[Records to use Boundary: Start]

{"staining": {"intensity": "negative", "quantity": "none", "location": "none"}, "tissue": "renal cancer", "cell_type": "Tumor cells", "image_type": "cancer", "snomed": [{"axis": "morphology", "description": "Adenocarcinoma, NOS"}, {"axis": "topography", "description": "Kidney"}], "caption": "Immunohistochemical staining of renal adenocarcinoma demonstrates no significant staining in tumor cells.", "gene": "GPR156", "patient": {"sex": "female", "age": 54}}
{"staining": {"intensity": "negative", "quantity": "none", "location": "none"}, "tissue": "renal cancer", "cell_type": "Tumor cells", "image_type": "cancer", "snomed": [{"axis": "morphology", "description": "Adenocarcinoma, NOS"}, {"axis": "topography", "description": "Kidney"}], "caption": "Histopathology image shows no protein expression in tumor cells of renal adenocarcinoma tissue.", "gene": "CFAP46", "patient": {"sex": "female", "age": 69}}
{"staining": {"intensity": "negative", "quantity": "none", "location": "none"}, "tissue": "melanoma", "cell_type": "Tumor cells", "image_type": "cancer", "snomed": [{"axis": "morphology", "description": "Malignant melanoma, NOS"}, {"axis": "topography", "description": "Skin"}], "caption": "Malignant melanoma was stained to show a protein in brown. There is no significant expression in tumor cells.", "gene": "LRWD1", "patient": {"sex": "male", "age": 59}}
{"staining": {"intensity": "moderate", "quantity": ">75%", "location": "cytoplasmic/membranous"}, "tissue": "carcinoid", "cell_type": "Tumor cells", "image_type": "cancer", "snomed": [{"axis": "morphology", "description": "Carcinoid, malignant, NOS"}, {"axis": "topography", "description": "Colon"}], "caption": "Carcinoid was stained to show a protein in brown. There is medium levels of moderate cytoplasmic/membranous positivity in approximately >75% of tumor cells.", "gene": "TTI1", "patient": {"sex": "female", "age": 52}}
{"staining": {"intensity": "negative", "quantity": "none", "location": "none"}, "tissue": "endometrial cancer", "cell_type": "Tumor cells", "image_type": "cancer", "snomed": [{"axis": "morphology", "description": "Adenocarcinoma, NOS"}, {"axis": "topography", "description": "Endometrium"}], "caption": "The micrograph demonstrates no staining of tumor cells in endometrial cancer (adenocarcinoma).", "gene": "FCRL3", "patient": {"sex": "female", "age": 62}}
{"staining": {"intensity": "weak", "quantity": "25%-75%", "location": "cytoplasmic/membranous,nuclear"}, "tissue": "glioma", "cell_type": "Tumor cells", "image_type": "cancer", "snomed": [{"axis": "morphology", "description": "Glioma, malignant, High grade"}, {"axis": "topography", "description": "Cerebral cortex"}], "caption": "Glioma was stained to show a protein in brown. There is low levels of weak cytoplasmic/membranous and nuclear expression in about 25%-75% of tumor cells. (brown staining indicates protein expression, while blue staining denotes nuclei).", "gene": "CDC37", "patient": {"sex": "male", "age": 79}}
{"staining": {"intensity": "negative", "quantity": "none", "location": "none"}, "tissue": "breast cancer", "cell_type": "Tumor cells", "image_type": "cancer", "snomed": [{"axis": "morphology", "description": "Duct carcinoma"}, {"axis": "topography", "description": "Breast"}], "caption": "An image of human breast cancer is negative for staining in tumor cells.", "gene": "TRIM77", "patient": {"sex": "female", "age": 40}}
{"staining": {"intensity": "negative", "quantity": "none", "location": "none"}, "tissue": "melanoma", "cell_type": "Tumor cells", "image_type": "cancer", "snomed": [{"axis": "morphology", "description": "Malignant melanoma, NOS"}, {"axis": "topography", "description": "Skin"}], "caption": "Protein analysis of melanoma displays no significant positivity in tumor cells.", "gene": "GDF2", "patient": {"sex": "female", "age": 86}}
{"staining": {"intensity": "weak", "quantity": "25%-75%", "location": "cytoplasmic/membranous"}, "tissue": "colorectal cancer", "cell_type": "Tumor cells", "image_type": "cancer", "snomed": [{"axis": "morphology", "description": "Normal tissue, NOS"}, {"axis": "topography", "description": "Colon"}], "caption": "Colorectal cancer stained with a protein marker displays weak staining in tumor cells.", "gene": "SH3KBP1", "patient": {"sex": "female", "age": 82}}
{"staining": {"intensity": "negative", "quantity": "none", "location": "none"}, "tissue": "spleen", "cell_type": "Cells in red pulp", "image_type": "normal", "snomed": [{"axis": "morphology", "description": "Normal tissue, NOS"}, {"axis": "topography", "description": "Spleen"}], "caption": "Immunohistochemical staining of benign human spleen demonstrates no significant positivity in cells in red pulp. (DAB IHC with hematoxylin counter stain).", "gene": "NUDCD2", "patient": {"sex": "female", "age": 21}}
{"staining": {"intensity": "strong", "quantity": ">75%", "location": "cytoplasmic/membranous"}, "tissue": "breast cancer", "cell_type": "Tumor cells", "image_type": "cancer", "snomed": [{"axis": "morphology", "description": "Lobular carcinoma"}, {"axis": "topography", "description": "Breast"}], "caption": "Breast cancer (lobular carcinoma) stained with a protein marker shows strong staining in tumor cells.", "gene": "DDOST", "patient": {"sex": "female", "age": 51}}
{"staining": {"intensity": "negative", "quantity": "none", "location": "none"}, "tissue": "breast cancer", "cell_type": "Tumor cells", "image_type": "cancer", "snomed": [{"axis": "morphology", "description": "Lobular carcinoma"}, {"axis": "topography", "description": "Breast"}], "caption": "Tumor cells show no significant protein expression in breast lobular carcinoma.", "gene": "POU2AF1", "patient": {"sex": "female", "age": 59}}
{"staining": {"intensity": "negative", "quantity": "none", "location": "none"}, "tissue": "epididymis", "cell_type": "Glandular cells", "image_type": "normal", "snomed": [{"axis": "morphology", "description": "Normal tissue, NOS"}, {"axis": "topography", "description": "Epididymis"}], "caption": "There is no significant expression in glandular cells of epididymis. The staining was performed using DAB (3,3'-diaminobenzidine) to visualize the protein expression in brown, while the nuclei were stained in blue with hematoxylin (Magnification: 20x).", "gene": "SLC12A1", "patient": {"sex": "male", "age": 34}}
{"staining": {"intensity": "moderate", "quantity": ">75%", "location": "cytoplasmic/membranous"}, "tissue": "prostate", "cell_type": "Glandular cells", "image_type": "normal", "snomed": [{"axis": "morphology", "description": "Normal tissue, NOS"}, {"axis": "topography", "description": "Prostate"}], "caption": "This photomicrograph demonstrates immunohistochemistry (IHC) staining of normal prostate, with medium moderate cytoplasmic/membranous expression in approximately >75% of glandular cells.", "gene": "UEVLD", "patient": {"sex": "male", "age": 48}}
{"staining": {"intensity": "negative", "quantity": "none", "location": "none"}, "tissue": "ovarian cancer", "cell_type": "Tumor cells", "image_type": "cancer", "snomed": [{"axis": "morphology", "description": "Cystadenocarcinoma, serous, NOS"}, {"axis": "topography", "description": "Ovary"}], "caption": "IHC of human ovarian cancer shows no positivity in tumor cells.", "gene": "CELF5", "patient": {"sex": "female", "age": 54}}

[Records to use Boundary: End]

From the entries above, print the lines beginning at the one with "image of human" and stopping after the one with "cancer stained with", exactly as written and with nothing else.

§ **Expected answer**
{"staining": {"intensity": "negative", "quantity": "none", "location": "none"}, "tissue": "breast cancer", "cell_type": "Tumor cells", "image_type": "cancer", "snomed": [{"axis": "morphology", "description": "Duct carcinoma"}, {"axis": "topography", "description": "Breast"}], "caption": "An image of human breast cancer is negative for staining in tumor cells.", "gene": "TRIM77", "patient": {"sex": "female", "age": 40}}
{"staining": {"intensity": "negative", "quantity": "none", "location": "none"}, "tissue": "melanoma", "cell_type": "Tumor cells", "image_type": "cancer", "snomed": [{"axis": "morphology", "description": "Malignant melanoma, NOS"}, {"axis": "topography", "description": "Skin"}], "caption": "Protein analysis of melanoma displays no significant positivity in tumor cells.", "gene": "GDF2", "patient": {"sex": "female", "age": 86}}
{"staining": {"intensity": "weak", "quantity": "25%-75%", "location": "cytoplasmic/membranous"}, "tissue": "colorectal cancer", "cell_type": "Tumor cells", "image_type": "cancer", "snomed": [{"axis": "morphology", "description": "Normal tissue, NOS"}, {"axis": "topography", "description": "Colon"}], "caption": "Colorectal cancer stained with a protein marker displays weak staining in tumor cells.", "gene": "SH3KBP1", "patient": {"sex": "female", "age": 82}}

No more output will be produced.